Searches in INFORMATION_SCHEMA string columns for values that refer to INFORMATION_SCHEMA itself do use the utf8_general_ci collation because INFORMATION_SCHEMA is a virtual database and is not represented in the file system. For example, comparisons with SCHEMATA.SCHEMA_NAME match 'information_schema' or 'INFORMATION_SCHEMA' regardless of platform:

mysql> SELECT SCHEMA_NAME FROM INFORMATION_SCHEMA.SCHEMATA
    -> WHERE SCHEMA_NAME = 'information_schema';
+--------------------+
| SCHEMA_NAME        |
+--------------------+
| information_schema |
+--------------------+
1 row in set (0.00 sec)

mysql> SELECT SCHEMA_NAME FROM INFORMATION_SCHEMA.SCHEMATA
    -> WHERE SCHEMA_NAME = 'INFORMATION_SCHEMA';
+--------------------+
| SCHEMA_NAME        |
+--------------------+
| information_schema |
+--------------------+
1 row in set (0.00 sec)

If the result of a string operation on an INFORMATION_SCHEMA column differs from expectations, a workaround is to use an explicit COLLATE clause to force a suitable collation (Section 10.1.7.2, “Using COLLATE in SQL Statements”). For example, to perform a case-insensitive search, use COLLATE with the INFORMATION_SCHEMA column name:

mysql> SELECT SCHEMA_NAME FROM INFORMATION_SCHEMA.SCHEMATA
    -> WHERE SCHEMA_NAME COLLATE utf8_general_ci = 'test';
+-------------+
| SCHEMA_NAME |
+-------------+
| test        |
+-------------+
1 row in set (0.00 sec)

mysql> SELECT SCHEMA_NAME FROM INFORMATION_SCHEMA.SCHEMATA
    -> WHERE SCHEMA_NAME COLLATE utf8_general_ci = 'TEST';
| SCHEMA_NAME |
+-------------+
| test        |
+-------------+
1 row in set (0.00 sec)

You can also use the UPPER() or LOWER() function:

WHERE UPPER(SCHEMA_NAME) = 'TEST'
WHERE LOWER(SCHEMA_NAME) = 'test'

Although a case-insensitive comparison can be performed even on platforms with case-sensitive file systems, as just shown, it is not necessarily always the right thing to do.
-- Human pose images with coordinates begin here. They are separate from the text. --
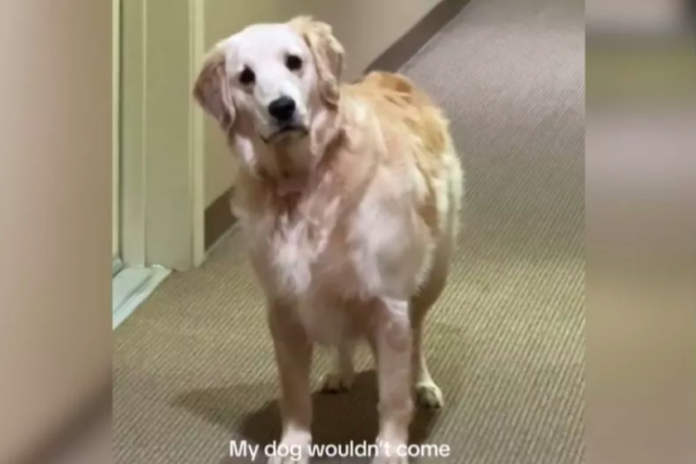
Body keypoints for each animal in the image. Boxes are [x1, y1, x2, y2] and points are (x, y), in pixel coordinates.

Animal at [192, 16, 462, 462]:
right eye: (245, 77)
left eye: (294, 61)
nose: (282, 108)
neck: (303, 182)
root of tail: (391, 78)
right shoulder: (284, 306)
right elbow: (294, 395)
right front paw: (293, 446)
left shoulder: (389, 304)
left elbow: (392, 398)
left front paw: (391, 450)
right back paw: (340, 371)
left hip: (432, 275)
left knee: (418, 336)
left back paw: (422, 382)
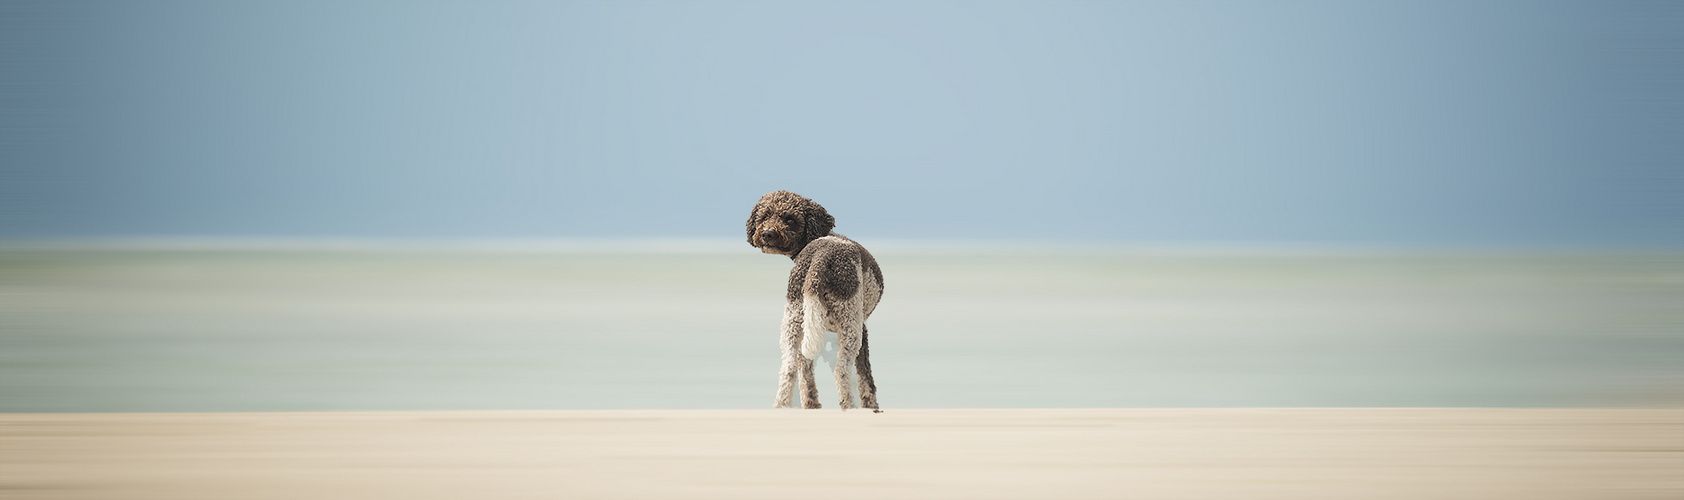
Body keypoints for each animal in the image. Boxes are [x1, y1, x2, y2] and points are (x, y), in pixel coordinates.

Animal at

On such platforms, it is possible to have multiple objects with names that differ only in lettercase. For example, tables named city, CITY, and City can all exist simultaneously. Consider whether a search should match all such names or just one and write queries accordingly:

WHERE TABLE_NAME COLLATE utf8_bin = 'City'
WHERE TABLE_NAME COLLATE utf8_general_ci = 'city'
WHERE UPPER(TABLE_NAME) = 'CITY'
WHERE LOWER(TABLE_NAME) = 'city'

The first of those comparisons (with utf8_bin) is case sensitive; the others are not.